Trees leave mulch to be desired

Holiday icons are recycled at sites around metro area


Scott Lamb and his son Patrick pulled into a Highlands Ranch lot and parked next to a pile of discarded Christmas trees. The mound spanned several parking spaces and filled the surrounding park with a fresh piney aroma. Then they set to work untying a 15-foot tree from their vehicle.

Within a few minutes the pair hoisted the tree in the air and tossed it onto the mix of firs. For years, the family used an artificial tree, but now they get a permit to scout and cut down a live one. They found this year’s near Deckers.

“It’s just fun going out and cutting your own tree,” Scott said.

The father and son pulled away, having closed the Christmas season by recycling their carefully selected tree. As they left, seven other men walked back and forth between the pile and a large woodchipper, dragging a tree in each hand to then stuff into the grinding machine and whittle down to mulch.

Assistant Director of Parks, Trails and Building Maintenance Randy Burkhardt said Christmas tree recycling has been offered by Douglas County longer than he’s been employed there, and he’s approaching his 20-year work anniversary. The county recycles on average 4,300 trees each year.

It’s also a longstanding tradition in Jefferson County, said Carlos Atencio, the county’s road and bridge operations manager. Atencio is rounding out 16 years with the county, which has operated its tree recycling program “for as long as I can remember.”

Christmas tree drop-off sites pepper the Denver metro area as counties and municipalities offer the service starting after Christmas, running through the end of January.

MORE: Holiday lights brighten the night

Employees who oversee the programs said recycling offers a service to the community by giving residents a place to take their tree, and provides them with fresh mulch for their yards. Trees are shredded into mulch, which many places offer for the community to pick up and use.

Recycling programs might even save some taxpayer dollars, Atencio said. When people dump trees at inappropriate sites, “we end up having to go out and dispatch vehicles to pick up those trees anyway,” he said. Jefferson County’s program has mostly eliminated dumping at random properties and roadsides, he said.
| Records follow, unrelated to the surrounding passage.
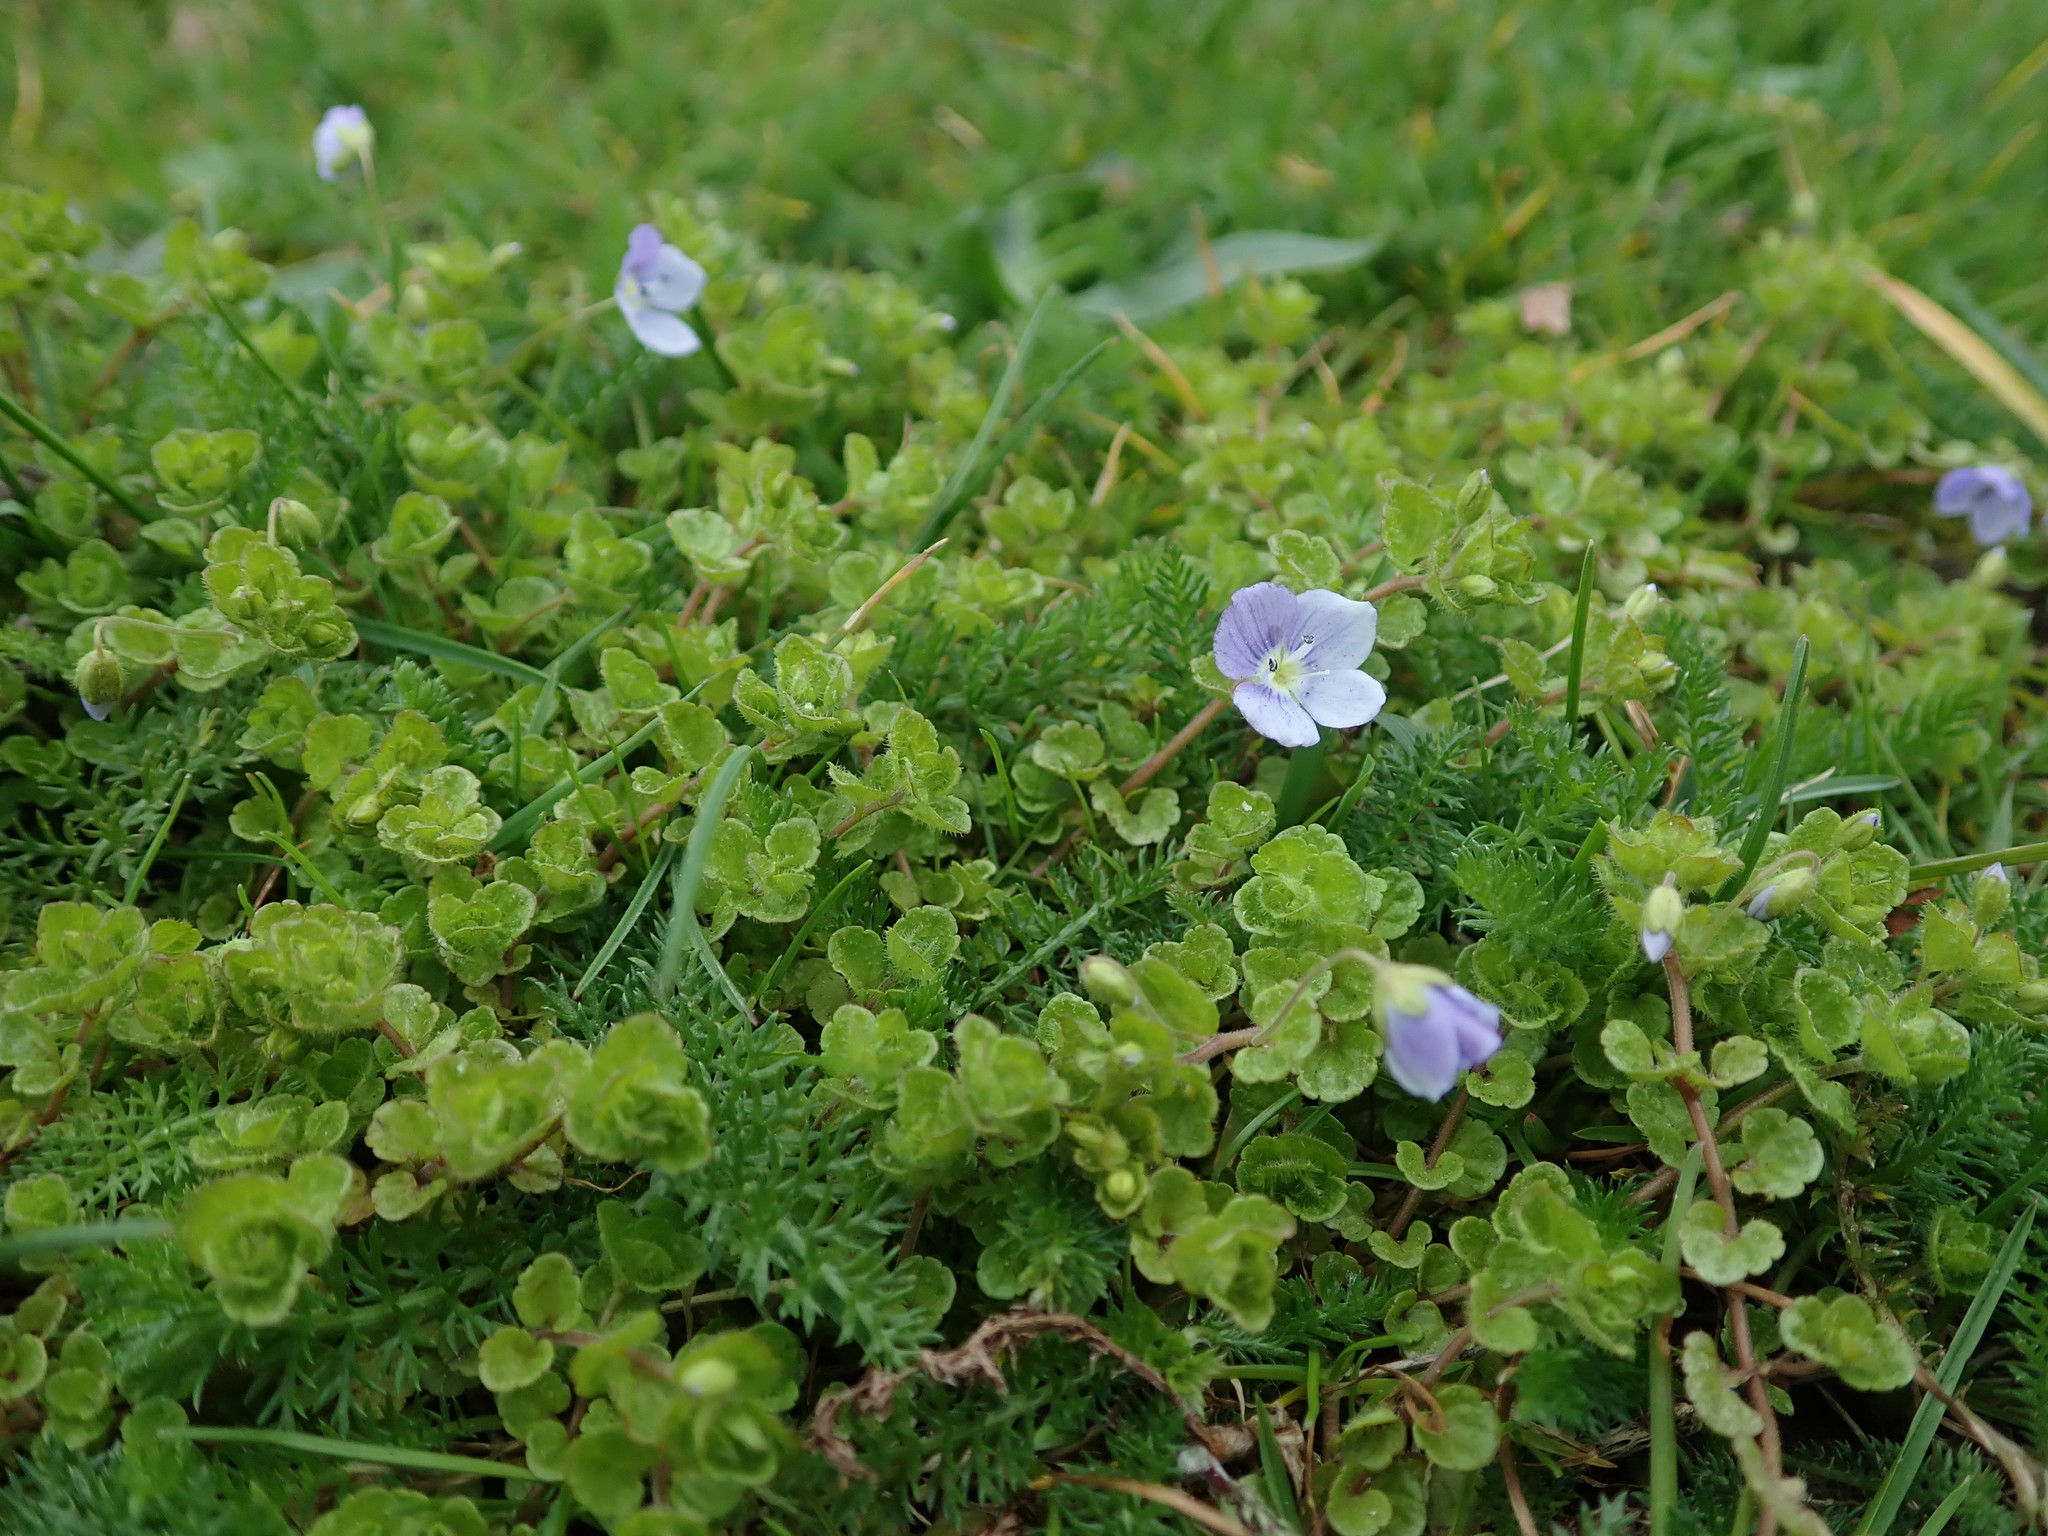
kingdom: Plantae
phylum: Tracheophyta
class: Magnoliopsida
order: Lamiales
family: Plantaginaceae
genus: Veronica
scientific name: Veronica filiformis
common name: Slender speedwell
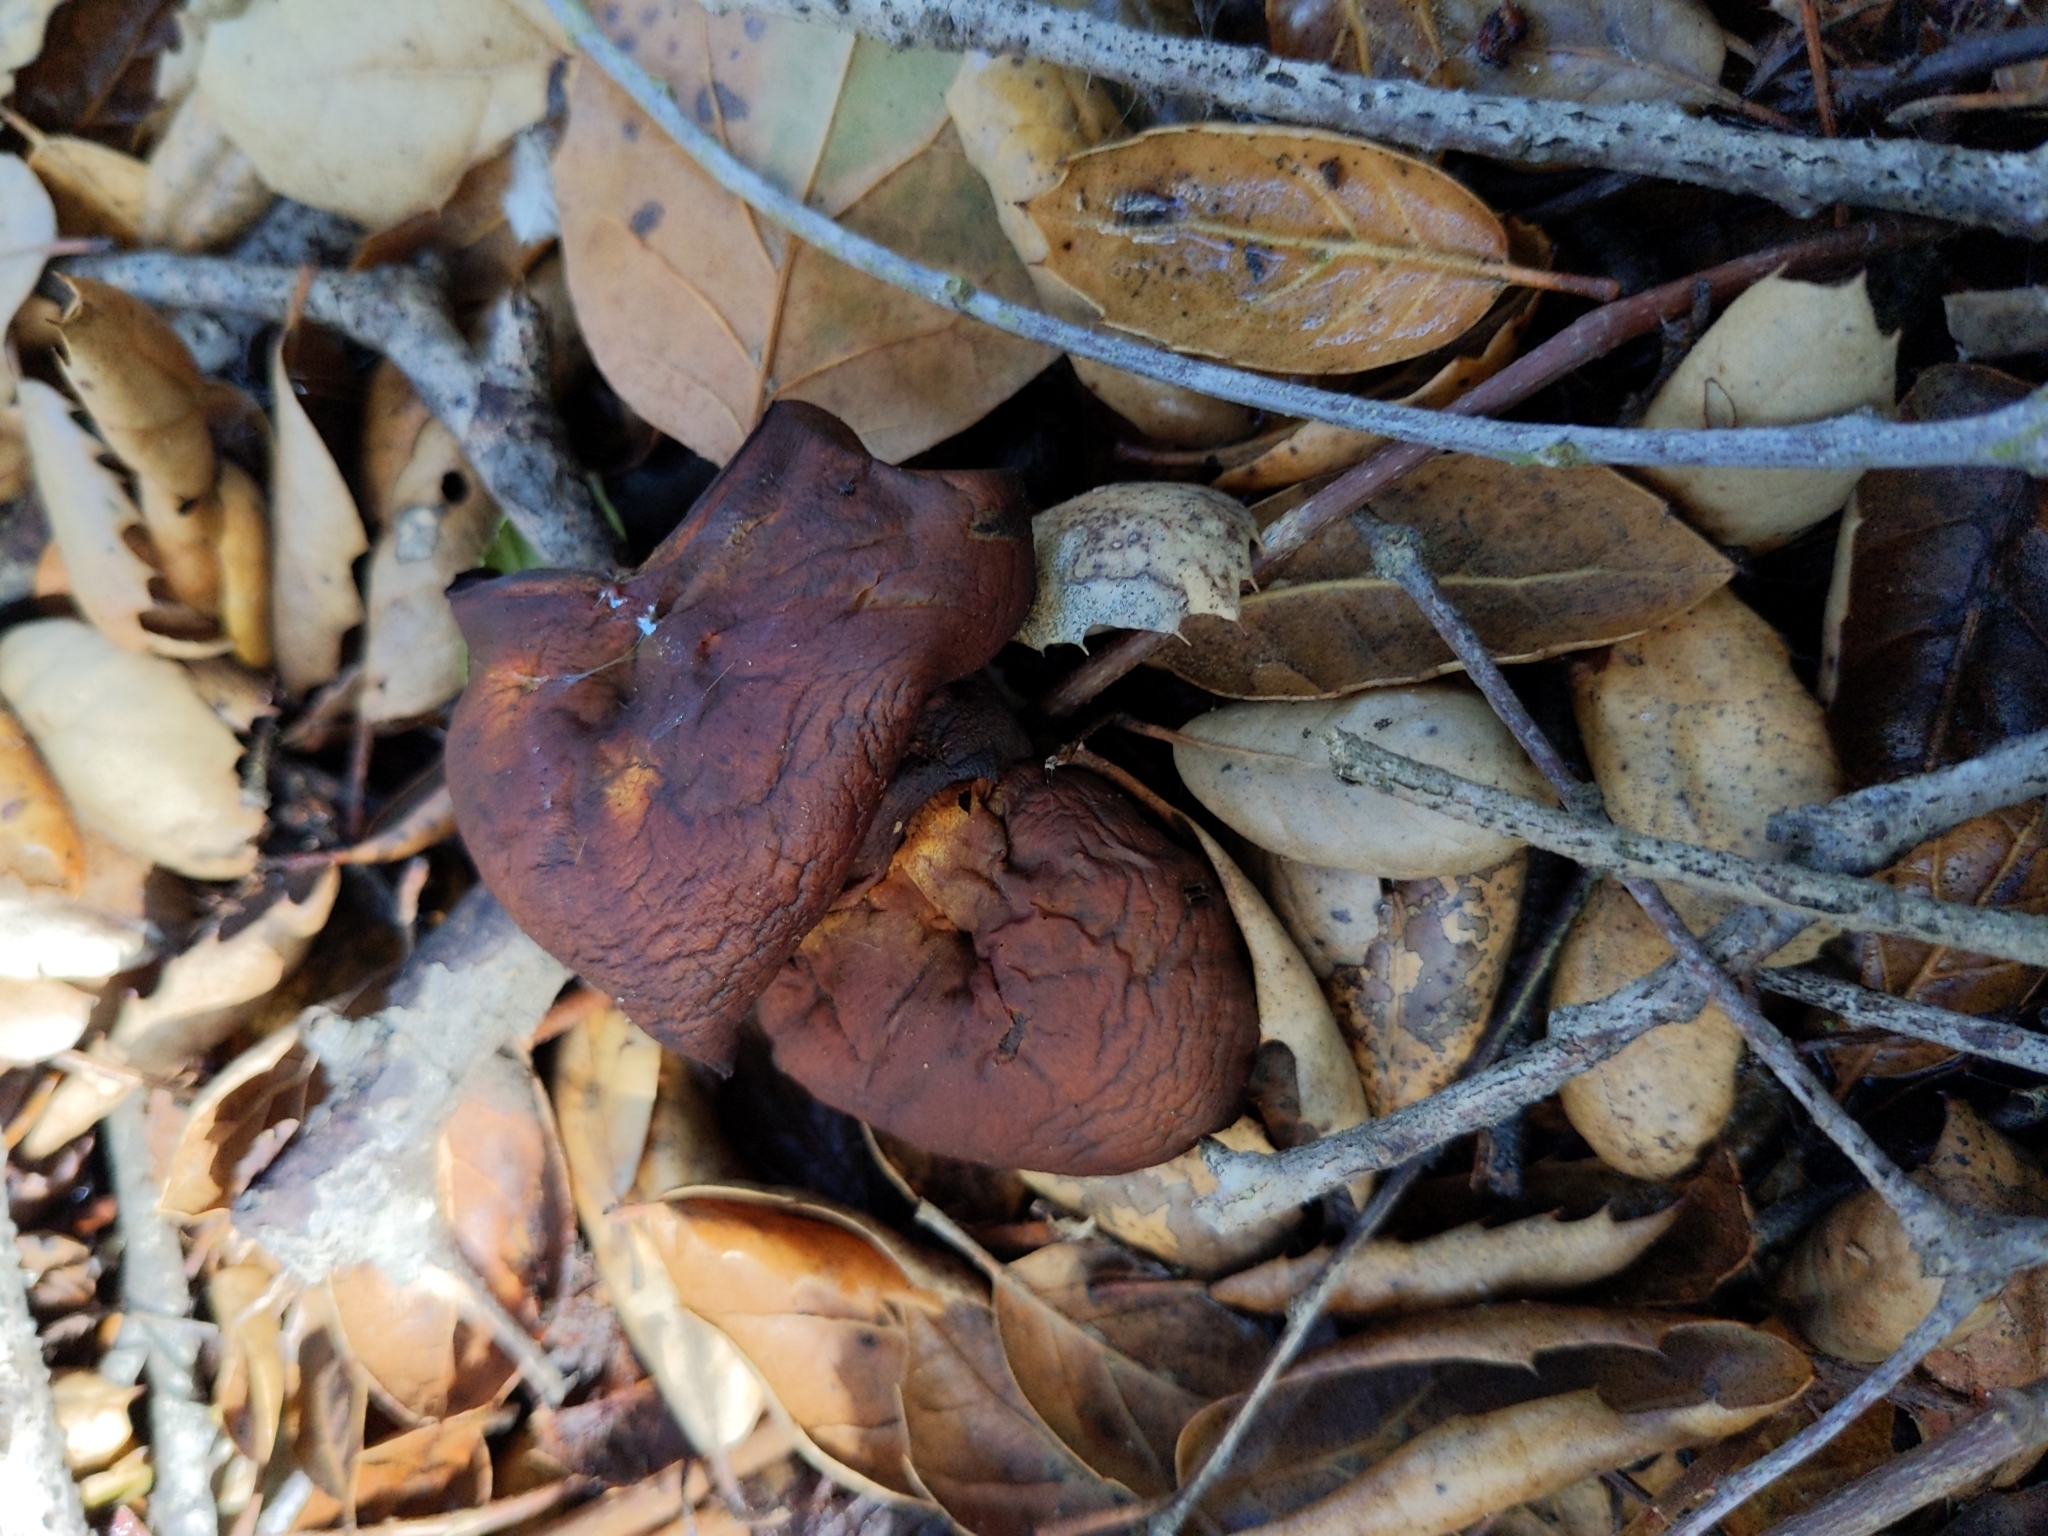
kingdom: Fungi
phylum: Basidiomycota
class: Agaricomycetes
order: Agaricales
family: Omphalotaceae
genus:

Mulch in Douglas County is available now and free to anyone. The rules are simple.

You load. You haul. Take as much as you need.

Curt Cloan, a manager with Douglas County Parks, Trails and Building Grounds, said the county’s four locations are open to anyone, including the handful of commercial Christmas Tree lots that have made use of the program in recent years. Jefferson County is limited in space at the dropoff location and only allows residential use of the program, not commercial.

The Lamb family has recycled live trees in Douglas County for about four years. For Scott, it’s a convenient way to dispose of the family’s tree.

“I think it’s fantastic,” Scott said.

The family hasn’t taken advantage of the free mulch yet — they don’t have a great vehicle for hauling it, he said — although he might change his mind moving forward. They always have a need for mulch, he said, and make regular use of the recycling program.